Deep Green produces electricity by a unique principle illustrated in the figure below. The underwater current creates a hydrodynamic lift force on the wing (1) which pushes the kite upwards. The kite is steered in an eight-shaped trajectory by a rudder and reaches a speed several times the actual stream speed (2). As the kite flies in the current, water flows through the turbine at the same speed and electricity is produced in the generator (3). The electricity is transmitted through a cable in the tether attached to the wing (4). The electricity continues via cables on the seabed to grid on shore (5).

Illustration showing the principle behind how Deep Green produce electricity
Illustration of the Deep Green power plant and its subsystems

Power plant parts

The power plant consists of a wing (1), which carries a turbine (2) directly coupled to a generator in a nacelle (3). Rudders (4) and servo and control system steers the kite in the predetermined trajectory. The struts (5) are via a top joint connected to the tether (6), which is connected to a bottom joint at the seabed foundation. The tether accommodates the tether rope and cables for communication and power distribution.

DG500: Technical specifications

Rated power0.5MW
Water current velocity1.2–2.4 m/s
Installation depth60–120 m
Wingspan12 m
Height (top of rudder to end of top joint)9.8 m
Turbine diameter1.5 m
Nacelle length9 m
Nacelle diameter0.9 m
Tether length80–120 m
Dry weight10 t

A word from the inventor

Portrait of Magnus Landberg, original inventor of Deep Green.
As an engineer, I always have been interested in renewable energy and technical inventions. In year 2001, I was the project leader for a pre-study on long carbon fiber blade for large wind turbines at the Swedish aircraft manufacturer Saab. In parallel, I studied the economics of scale of wind turbines and different turbine concepts, especially vertical axis configurations, H-rotors and the Giromill concept from McDonnell Aircraft.

During this period, I came across a study which predicted the weight for a MW machine to hundreds of tonnes due to the need of large swept area and the low air density. Because of these limitations, I began to look for alternative solutions with light-weight construction. As carbon fiber is compatible with salt water and water is about 800 times denser than air, I found that the H-rotor machine would be smaller, more weight and cost efficient in tidal currents. Then I realised that the cross arm and tower could be even lighter if a high-speed turbine and a generator was attached directly to the blade.

The outcome was a compact, efficient tidal power plant – able to sweep large areas, much more efficient than rotors on static structures.

No mechanical moment was then transmitted through the cross arm and tower. In the next step, I replaced the cross arm and the tower with a wire attached to the bottom. This concept was possible if the blade or wing moved across the current all the time in a circular or an eight-shaped path, steered by a rudder (in the same way as the blades move on a horizontal axis wind turbine).

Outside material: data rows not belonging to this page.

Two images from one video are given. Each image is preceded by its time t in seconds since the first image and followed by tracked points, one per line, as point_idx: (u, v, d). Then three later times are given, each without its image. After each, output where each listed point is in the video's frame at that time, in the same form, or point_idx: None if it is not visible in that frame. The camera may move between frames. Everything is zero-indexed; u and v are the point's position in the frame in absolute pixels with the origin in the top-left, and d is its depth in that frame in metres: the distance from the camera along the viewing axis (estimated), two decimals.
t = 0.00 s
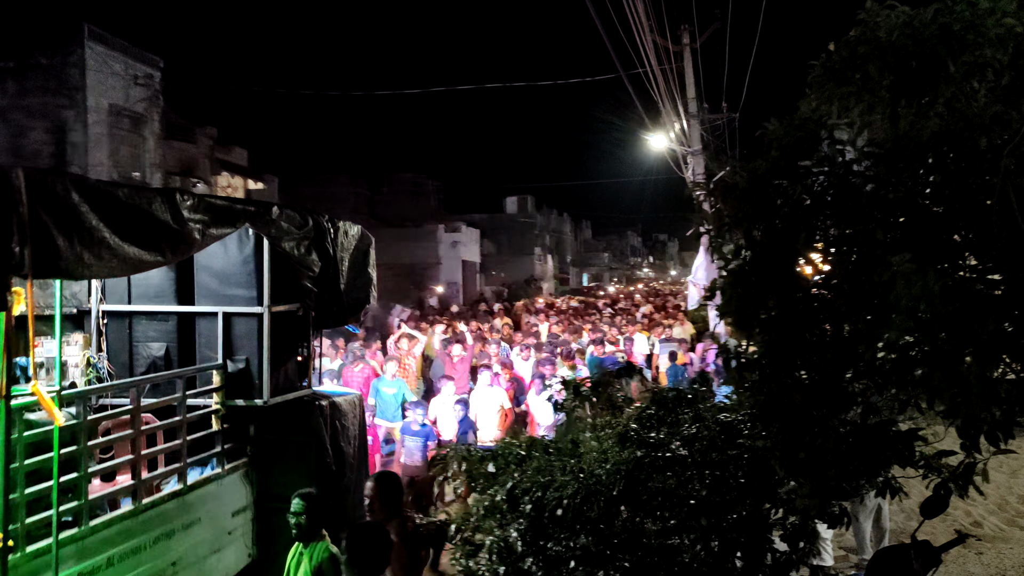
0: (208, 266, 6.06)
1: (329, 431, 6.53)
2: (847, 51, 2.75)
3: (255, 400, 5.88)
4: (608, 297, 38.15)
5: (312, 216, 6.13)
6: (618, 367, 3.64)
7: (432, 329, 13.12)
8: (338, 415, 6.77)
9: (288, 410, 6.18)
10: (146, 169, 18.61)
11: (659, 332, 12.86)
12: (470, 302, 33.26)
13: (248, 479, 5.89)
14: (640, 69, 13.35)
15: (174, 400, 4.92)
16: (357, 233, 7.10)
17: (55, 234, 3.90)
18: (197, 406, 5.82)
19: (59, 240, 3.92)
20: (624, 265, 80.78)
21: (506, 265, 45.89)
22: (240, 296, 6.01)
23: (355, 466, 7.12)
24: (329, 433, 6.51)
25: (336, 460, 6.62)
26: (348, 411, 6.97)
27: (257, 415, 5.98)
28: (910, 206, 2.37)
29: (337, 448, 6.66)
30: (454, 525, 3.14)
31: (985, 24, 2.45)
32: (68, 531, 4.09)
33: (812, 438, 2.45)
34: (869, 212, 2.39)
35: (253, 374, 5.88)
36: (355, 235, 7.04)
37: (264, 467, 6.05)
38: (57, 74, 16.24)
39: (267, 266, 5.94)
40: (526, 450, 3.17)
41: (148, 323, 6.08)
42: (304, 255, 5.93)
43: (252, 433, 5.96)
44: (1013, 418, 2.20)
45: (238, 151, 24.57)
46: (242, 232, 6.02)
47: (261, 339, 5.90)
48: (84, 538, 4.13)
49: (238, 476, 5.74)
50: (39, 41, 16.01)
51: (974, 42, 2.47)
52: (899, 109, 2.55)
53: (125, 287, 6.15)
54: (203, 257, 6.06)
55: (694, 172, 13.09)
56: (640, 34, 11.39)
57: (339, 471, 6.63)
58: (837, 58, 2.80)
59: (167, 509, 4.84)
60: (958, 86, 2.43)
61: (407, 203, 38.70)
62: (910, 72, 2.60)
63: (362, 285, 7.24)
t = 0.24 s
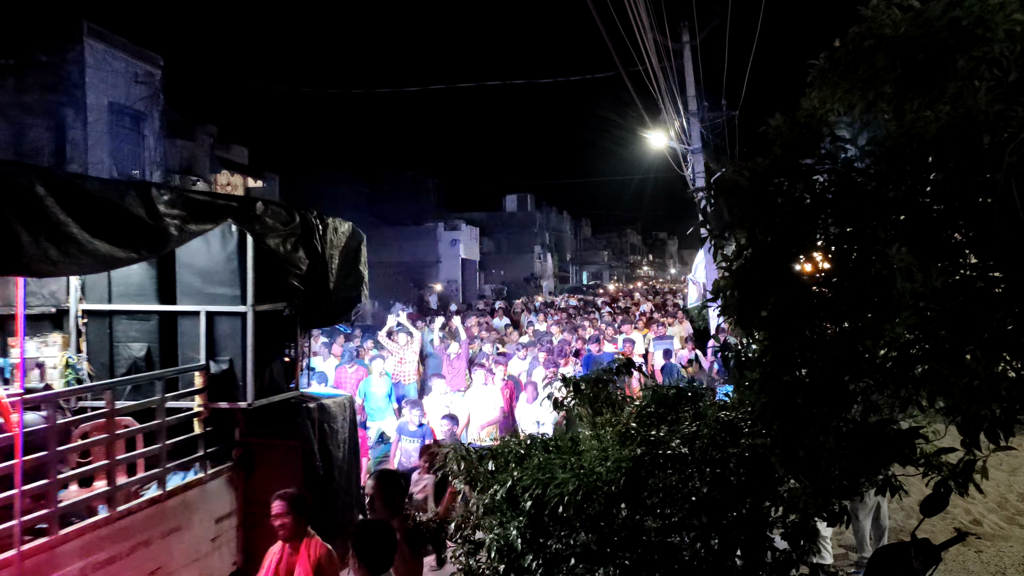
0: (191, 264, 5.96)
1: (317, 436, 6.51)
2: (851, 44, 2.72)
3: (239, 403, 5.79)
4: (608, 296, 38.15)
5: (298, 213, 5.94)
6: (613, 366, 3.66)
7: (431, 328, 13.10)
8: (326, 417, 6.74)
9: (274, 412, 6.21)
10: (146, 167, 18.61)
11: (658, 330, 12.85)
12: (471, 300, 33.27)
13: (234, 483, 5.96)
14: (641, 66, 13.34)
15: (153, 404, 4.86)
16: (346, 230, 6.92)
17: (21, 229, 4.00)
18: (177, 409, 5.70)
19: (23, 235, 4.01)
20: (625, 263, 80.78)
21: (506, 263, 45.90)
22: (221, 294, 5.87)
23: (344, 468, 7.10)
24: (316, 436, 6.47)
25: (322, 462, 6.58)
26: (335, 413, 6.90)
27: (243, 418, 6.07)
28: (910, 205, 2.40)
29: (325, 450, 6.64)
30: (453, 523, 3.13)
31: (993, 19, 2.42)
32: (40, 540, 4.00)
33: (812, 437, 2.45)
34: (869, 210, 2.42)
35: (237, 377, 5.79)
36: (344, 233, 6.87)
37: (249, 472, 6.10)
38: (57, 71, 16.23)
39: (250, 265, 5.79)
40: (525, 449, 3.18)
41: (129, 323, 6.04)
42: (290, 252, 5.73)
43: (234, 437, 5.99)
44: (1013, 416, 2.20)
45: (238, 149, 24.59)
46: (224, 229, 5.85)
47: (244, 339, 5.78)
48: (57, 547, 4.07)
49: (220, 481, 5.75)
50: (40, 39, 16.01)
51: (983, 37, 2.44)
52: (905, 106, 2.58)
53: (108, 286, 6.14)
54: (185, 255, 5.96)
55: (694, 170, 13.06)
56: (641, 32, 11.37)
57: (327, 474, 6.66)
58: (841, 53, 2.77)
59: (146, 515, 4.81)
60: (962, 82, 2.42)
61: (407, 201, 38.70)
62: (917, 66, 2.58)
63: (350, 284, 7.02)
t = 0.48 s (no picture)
0: (171, 261, 5.57)
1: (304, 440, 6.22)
2: (852, 41, 2.71)
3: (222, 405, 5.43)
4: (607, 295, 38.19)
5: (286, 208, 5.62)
6: (604, 368, 3.68)
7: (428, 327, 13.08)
8: (313, 420, 6.42)
9: (259, 414, 5.85)
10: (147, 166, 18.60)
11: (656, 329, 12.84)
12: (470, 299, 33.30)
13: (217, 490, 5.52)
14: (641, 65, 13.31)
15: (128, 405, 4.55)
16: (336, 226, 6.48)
17: None
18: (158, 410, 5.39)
19: None
20: (624, 262, 80.81)
21: (505, 262, 45.91)
22: (202, 293, 5.50)
23: (335, 469, 6.72)
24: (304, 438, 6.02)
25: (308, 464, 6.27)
26: (322, 416, 6.57)
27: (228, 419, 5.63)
28: (909, 204, 2.41)
29: (311, 454, 6.33)
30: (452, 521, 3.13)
31: (998, 17, 2.41)
32: (4, 550, 3.70)
33: (813, 437, 2.45)
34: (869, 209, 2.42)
35: (219, 379, 5.43)
36: (333, 228, 6.44)
37: (234, 477, 5.67)
38: (57, 71, 16.20)
39: (232, 262, 5.42)
40: (525, 449, 3.19)
41: (107, 323, 5.63)
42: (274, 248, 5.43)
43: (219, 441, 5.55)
44: (1013, 415, 2.21)
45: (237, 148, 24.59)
46: (206, 225, 5.50)
47: (227, 339, 5.42)
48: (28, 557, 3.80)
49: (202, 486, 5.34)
50: (39, 37, 16.00)
51: (988, 35, 2.43)
52: (918, 102, 2.52)
53: (83, 283, 5.71)
54: (165, 251, 5.57)
55: (694, 169, 13.05)
56: (641, 31, 11.36)
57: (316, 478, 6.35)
58: (841, 52, 2.76)
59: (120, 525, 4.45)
60: (967, 82, 2.41)
61: (406, 200, 38.71)
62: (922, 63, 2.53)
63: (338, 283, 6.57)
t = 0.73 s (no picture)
0: (149, 259, 5.31)
1: (290, 443, 5.87)
2: (851, 43, 2.71)
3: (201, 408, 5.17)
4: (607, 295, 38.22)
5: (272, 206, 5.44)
6: (602, 367, 3.68)
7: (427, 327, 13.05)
8: (299, 423, 6.05)
9: (241, 418, 5.63)
10: (147, 166, 18.57)
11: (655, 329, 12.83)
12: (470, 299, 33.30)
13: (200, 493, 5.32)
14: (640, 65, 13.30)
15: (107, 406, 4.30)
16: (325, 224, 6.34)
17: None
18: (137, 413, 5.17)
19: None
20: (623, 261, 80.80)
21: (505, 262, 45.90)
22: (182, 292, 5.25)
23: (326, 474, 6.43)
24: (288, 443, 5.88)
25: (294, 468, 5.90)
26: (307, 420, 6.18)
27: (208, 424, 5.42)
28: (908, 205, 2.42)
29: (296, 459, 5.98)
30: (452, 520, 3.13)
31: (1006, 19, 2.40)
32: None
33: (816, 437, 2.45)
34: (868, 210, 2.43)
35: (199, 381, 5.15)
36: (321, 228, 6.28)
37: (215, 482, 5.48)
38: (57, 70, 16.17)
39: (212, 260, 5.18)
40: (526, 447, 3.21)
41: (83, 324, 5.32)
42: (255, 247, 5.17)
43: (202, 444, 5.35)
44: (1014, 415, 2.21)
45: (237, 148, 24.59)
46: (184, 222, 5.25)
47: (206, 341, 5.14)
48: None
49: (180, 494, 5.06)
50: (38, 37, 15.97)
51: (993, 35, 2.40)
52: (921, 106, 2.48)
53: (59, 282, 5.42)
54: (142, 249, 5.32)
55: (694, 169, 13.04)
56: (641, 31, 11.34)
57: (302, 485, 5.99)
58: (840, 51, 2.75)
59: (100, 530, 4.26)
60: (973, 85, 2.37)
61: (405, 200, 38.68)
62: (921, 64, 2.52)
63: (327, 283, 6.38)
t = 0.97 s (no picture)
0: (125, 256, 4.90)
1: (275, 447, 5.46)
2: (849, 43, 2.71)
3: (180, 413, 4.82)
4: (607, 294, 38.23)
5: (254, 204, 5.29)
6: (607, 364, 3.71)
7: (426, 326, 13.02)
8: (285, 427, 5.64)
9: (225, 422, 5.30)
10: (146, 165, 18.54)
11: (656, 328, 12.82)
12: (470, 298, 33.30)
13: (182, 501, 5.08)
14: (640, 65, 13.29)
15: (78, 411, 4.10)
16: (312, 222, 6.13)
17: None
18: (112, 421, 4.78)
19: None
20: (623, 261, 80.80)
21: (504, 261, 45.90)
22: (160, 292, 4.85)
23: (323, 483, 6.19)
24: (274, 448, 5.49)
25: (280, 475, 5.52)
26: (295, 423, 5.79)
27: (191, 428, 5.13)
28: (909, 204, 2.41)
29: (281, 464, 5.56)
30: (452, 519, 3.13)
31: (1011, 22, 2.44)
32: None
33: (820, 435, 2.48)
34: (869, 208, 2.42)
35: (178, 386, 4.81)
36: (307, 224, 6.07)
37: (198, 488, 5.20)
38: (56, 69, 16.16)
39: (191, 259, 4.79)
40: (526, 446, 3.22)
41: (58, 325, 4.92)
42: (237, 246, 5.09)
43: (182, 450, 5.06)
44: (1013, 413, 2.23)
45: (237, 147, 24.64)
46: (163, 218, 4.83)
47: (186, 344, 4.80)
48: None
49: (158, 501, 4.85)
50: (38, 36, 15.98)
51: (993, 38, 2.39)
52: (922, 110, 2.49)
53: (33, 281, 4.98)
54: (117, 246, 4.90)
55: (694, 169, 13.03)
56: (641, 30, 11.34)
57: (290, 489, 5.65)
58: (835, 53, 2.75)
59: (71, 541, 4.05)
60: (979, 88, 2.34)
61: (405, 200, 38.68)
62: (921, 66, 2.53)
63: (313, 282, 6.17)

After discussions with hydrodynamic specialists the outcome was a compact, efficient tidal power plant – able to sweep large areas, much more efficient than rotors on static structures. The design offered a significant decrease in electricity generating cost.

In year 2004, I presented the invention called the Enerkite (the former name of Deep Green) for Saab Ventures. During the following years, I supervised two students in their master thesis works on the Enerkite, which showed the potential of the invention theoretically and led to a proof of concept in sea tests. The thesis also led to the conclusion that the invention is highly suitable for low-velocity tidal and ocean stream.